- [Фрагмент статьи]:
Противопоставление «глупости» и «ума» как константа платоновского творчества обостряется к концу 1920-х годов. В романе «Чевенгур» представителем «ума», без сомнения, является Прокофий Дванов. Его «давно увлекала внушительная темная сложность губернских бумаг, и он с улыбкой сладострастия перелагал их слог для уездного масштаба» (227). Когда Прокофий в финале романа делает список своего будущего имущества, Копенкин ругает его: «У людей тяжесть, а ты бумагу держишь» (400). «Ум» в «Чевенгуре» рождает бюрократизм и связанное с ним «умнейшее дело» (330) — организацию. В дискуссии с Чепурным Прокофий утверждает: «Чувство же, товарищ Чепурный, — это массовая стихия, а мысль — организация. Сам товарищ Ленин говорил, что нам организация выше всего» (211). Прокофию надлежит выражать то, что Чепурный инстинктивно чувствует, и он всегда старается сформулировать свои резолюции в строгом соответствии с сочинениями Маркса, которые знает наизусть. «Ты, Прокофий, не думай — думать буду я, а ты формулируй!» (208) — обращается к нему Чепурный.
На противоположном полюсе находятся такие «глупые» герои, как Саша Дванов, Копенкин, Чепурный и многие другие, которые в поисках истины социализма руководствуются не умом, а «чувством» и «сердцем» [301] . Они наполнены детской верой в возможность привести всех страдальцев мира в состояние товарищеской общности, нищеты и согласия с природой. Сам председатель чевенгурских коммунистов не разбирается в циркулярах, таблицах и постановлениях и чувствует себя освобожденным «от мучительства ума» (297). Для таких людей «ум» и вытекающие из него последствия — бюрократизм, организация и догматизм — основаны на грамоте, именно она маркирует четкую границу между официальной сферой письменности и устной культурой народа. Роман «Чевенгур» может служить классической иллюстрацией тезиса о том, что письму присуща тенденция к созданию автономного, бесконтекстного, отрешенного от действительности дискурса [302] .
301
На оппозицию «сердца» и «ума» в повести «Сокровенный человек», где «природный дурак» Пухов противопоставляется «умным, научным» коммунистам, указывает Т. Лангерак (А. Платонов. Материалы для биографии 1899–1929. Амстердам, 1995. С. 166).
302
См.: Ong W. Oralit"at und Literalit"at. S. 81, 132.

- [Входные строки]:
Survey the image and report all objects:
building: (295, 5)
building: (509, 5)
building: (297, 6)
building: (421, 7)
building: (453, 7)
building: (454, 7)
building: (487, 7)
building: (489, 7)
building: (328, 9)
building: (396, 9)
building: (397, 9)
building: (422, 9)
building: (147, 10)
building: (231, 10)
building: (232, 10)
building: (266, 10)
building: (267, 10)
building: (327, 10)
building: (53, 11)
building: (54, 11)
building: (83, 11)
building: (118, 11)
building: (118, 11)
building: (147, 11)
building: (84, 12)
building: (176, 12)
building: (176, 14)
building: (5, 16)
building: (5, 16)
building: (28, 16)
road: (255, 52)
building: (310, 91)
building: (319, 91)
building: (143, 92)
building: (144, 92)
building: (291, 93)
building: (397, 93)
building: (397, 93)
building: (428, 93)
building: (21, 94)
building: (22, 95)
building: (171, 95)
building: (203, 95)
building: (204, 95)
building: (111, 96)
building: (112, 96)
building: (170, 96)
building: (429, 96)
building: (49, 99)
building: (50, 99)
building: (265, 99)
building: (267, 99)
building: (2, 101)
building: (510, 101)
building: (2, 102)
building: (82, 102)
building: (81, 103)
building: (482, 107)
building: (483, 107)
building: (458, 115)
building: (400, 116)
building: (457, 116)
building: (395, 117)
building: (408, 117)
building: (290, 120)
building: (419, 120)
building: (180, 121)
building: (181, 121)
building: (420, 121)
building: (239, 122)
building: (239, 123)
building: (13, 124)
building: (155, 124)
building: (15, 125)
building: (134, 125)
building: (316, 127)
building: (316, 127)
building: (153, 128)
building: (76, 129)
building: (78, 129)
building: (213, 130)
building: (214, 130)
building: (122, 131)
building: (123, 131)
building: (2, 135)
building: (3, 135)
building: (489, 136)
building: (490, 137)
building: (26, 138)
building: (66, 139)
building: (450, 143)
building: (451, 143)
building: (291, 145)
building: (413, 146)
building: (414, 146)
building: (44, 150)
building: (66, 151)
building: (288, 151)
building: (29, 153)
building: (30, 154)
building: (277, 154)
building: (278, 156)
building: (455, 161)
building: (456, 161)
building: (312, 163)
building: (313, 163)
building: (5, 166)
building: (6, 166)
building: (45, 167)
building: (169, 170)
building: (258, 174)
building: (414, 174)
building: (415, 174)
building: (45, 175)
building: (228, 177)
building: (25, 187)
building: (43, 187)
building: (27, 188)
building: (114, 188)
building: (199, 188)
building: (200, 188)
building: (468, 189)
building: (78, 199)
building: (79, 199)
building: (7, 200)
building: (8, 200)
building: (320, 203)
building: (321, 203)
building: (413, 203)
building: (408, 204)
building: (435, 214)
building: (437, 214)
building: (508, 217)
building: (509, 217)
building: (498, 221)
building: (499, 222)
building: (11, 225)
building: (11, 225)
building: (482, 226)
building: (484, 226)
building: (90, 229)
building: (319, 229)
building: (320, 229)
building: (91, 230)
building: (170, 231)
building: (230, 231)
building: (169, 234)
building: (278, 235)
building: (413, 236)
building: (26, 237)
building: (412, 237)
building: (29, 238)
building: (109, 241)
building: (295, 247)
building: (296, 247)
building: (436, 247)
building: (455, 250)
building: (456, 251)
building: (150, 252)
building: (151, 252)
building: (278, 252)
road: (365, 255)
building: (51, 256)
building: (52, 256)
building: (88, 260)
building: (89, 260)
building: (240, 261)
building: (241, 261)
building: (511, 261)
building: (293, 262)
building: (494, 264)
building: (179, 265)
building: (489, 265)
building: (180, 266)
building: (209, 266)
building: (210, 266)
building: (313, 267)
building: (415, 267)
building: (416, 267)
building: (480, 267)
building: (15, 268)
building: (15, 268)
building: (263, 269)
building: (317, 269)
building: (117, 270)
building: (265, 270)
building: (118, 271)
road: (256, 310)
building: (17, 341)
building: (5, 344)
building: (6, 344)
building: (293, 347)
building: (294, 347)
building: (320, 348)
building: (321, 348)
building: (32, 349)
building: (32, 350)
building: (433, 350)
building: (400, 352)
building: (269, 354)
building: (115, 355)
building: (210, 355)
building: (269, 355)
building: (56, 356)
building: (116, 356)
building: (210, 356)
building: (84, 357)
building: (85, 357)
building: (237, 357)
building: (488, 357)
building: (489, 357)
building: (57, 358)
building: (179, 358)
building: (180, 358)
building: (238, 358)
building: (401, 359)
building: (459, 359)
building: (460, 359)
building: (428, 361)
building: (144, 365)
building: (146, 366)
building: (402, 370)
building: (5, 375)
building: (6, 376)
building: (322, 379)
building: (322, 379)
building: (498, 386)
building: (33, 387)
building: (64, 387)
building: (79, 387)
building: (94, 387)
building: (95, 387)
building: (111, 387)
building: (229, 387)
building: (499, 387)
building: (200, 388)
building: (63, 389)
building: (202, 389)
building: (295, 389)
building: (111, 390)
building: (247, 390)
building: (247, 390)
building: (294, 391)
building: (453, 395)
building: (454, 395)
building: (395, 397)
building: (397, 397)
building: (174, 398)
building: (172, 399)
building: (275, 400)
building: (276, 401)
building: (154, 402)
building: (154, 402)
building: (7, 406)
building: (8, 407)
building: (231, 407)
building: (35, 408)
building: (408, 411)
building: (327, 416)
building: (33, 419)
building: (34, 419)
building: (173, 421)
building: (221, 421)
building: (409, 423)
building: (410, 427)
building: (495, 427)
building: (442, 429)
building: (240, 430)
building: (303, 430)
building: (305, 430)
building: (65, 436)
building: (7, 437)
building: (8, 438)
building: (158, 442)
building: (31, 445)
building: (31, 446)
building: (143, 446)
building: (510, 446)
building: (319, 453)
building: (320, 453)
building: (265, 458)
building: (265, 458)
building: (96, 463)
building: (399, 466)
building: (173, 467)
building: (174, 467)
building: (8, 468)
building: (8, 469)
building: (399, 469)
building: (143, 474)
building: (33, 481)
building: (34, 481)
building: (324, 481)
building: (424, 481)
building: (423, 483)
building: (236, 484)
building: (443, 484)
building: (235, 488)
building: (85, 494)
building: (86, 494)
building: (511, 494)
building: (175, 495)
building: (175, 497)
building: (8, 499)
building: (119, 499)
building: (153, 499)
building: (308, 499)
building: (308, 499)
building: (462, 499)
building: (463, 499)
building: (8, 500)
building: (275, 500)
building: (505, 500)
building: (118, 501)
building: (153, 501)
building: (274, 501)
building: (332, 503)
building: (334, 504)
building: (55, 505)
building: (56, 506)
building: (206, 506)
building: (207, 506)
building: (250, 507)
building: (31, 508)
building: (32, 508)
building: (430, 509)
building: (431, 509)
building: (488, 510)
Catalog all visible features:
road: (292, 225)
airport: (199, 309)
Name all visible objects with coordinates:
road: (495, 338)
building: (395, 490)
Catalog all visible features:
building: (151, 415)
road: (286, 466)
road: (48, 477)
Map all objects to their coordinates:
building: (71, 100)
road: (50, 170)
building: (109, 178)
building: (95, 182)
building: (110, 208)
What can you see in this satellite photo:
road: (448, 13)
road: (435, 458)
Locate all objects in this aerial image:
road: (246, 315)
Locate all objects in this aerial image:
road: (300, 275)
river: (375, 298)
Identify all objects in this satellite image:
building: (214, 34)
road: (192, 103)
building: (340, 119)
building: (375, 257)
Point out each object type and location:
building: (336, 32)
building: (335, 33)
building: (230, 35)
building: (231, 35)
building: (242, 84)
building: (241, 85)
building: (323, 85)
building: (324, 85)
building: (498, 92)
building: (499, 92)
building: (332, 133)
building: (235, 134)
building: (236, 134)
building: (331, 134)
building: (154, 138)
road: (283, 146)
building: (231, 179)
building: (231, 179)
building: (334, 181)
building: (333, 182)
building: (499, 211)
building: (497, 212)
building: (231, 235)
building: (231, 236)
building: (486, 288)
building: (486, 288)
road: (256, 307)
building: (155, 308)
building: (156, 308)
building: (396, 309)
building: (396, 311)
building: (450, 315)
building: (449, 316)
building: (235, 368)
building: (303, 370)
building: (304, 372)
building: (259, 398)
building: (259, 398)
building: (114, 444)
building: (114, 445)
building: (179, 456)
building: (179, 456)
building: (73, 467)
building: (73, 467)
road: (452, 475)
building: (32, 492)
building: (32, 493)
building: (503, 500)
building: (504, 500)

- [Что нужно сделать]:
(a) Перепишите без изменений входные строки, начав с самой первой из них и остановившись на строке, где есть «building: (15, 125)», включая её.
(b) Напишите следующую часть статьи об «уме» и «глупости» в романе «Чевенгур».

- [Ответы по порядку]:
(a)
Survey the image and report all objects:
building: (295, 5)
building: (509, 5)
building: (297, 6)
building: (421, 7)
building: (453, 7)
building: (454, 7)
building: (487, 7)
building: (489, 7)
building: (328, 9)
building: (396, 9)
building: (397, 9)
building: (422, 9)
building: (147, 10)
building: (231, 10)
building: (232, 10)
building: (266, 10)
building: (267, 10)
building: (327, 10)
building: (53, 11)
building: (54, 11)
building: (83, 11)
building: (118, 11)
building: (118, 11)
building: (147, 11)
building: (84, 12)
building: (176, 12)
building: (176, 14)
building: (5, 16)
building: (5, 16)
building: (28, 16)
road: (255, 52)
building: (310, 91)
building: (319, 91)
building: (143, 92)
building: (144, 92)
building: (291, 93)
building: (397, 93)
building: (397, 93)
building: (428, 93)
building: (21, 94)
building: (22, 95)
building: (171, 95)
building: (203, 95)
building: (204, 95)
building: (111, 96)
building: (112, 96)
building: (170, 96)
building: (429, 96)
building: (49, 99)
building: (50, 99)
building: (265, 99)
building: (267, 99)
building: (2, 101)
building: (510, 101)
building: (2, 102)
building: (82, 102)
building: (81, 103)
building: (482, 107)
building: (483, 107)
building: (458, 115)
building: (400, 116)
building: (457, 116)
building: (395, 117)
building: (408, 117)
building: (290, 120)
building: (419, 120)
building: (180, 121)
building: (181, 121)
building: (420, 121)
building: (239, 122)
building: (239, 123)
building: (13, 124)
building: (155, 124)
building: (15, 125)

(b)
Недаром чевенгурские «дураки» — сторонники устного слова. К письму они относятся с недоверием. Об этом говорит сцена, в которой Саша Дванов и Захар Павлович хотят записаться в партию: «Человек дал им по пачке мелких книжек и по одному, вполовину напечатанному, листу. „Программа, устав, резолюция, анкета, — сказал он. — Пишите и давайте двух поручителей на каждого“. Захар Павлович похолодел от предчувствия обмана. „А устно нельзя?“ „Нет, на память я регистрировать не могу, а партия вас забудет“» (63). Копенкин также смотрит на грамотность с большим подозрением: «Пишут всегда для страха и угнетения масс <…>. Письменные знаки тоже выдуманы для усложнения жизни. Грамотный умом колдует, а неграмотный на него рукой работает» (140) [303] . Подобным же образом Чепурный отвергает выдвинутый Прокофием проект введения науки и просвещения в Чевенгуре, подозревая, «что ум такое же имущество, как и дом, а стало быть, он будет угнетать ненаучных и ослабелых…» (213). Саша Дванов «любил неведение больше культуры» (138) и мечтал о том, чтобы большинство неграмотных когда-нибудь постановило «отучить грамотных от букв — для всеобщего равенства» (141). Поскольку чевенгурский идеал непосредственной товарищеской и задушевной коммуникации прочно связан с устностью, культура письма рассматривается как «усложнение» и инструмент угнетения народа [304] .
303
О том, что с точки зрения оральности письмо часто подозревается в тайном знании и колдовстве, см. ibid, S. 95.
304
Лазаренко О. Письменный феномен коммунизма в романе Андрея Платонова «Чевенгур» // Роман А. Платонова «Чевенгур»: Авторская позиция и контексты восприятия. Воронеж, 2004. С. 104–114. Исследователь противопоставляет чевенгурский проект как явление «жизни» коммунистическому «тексту», причем в этой интерпретации «текст» стремится к экспансии в сферу жизни.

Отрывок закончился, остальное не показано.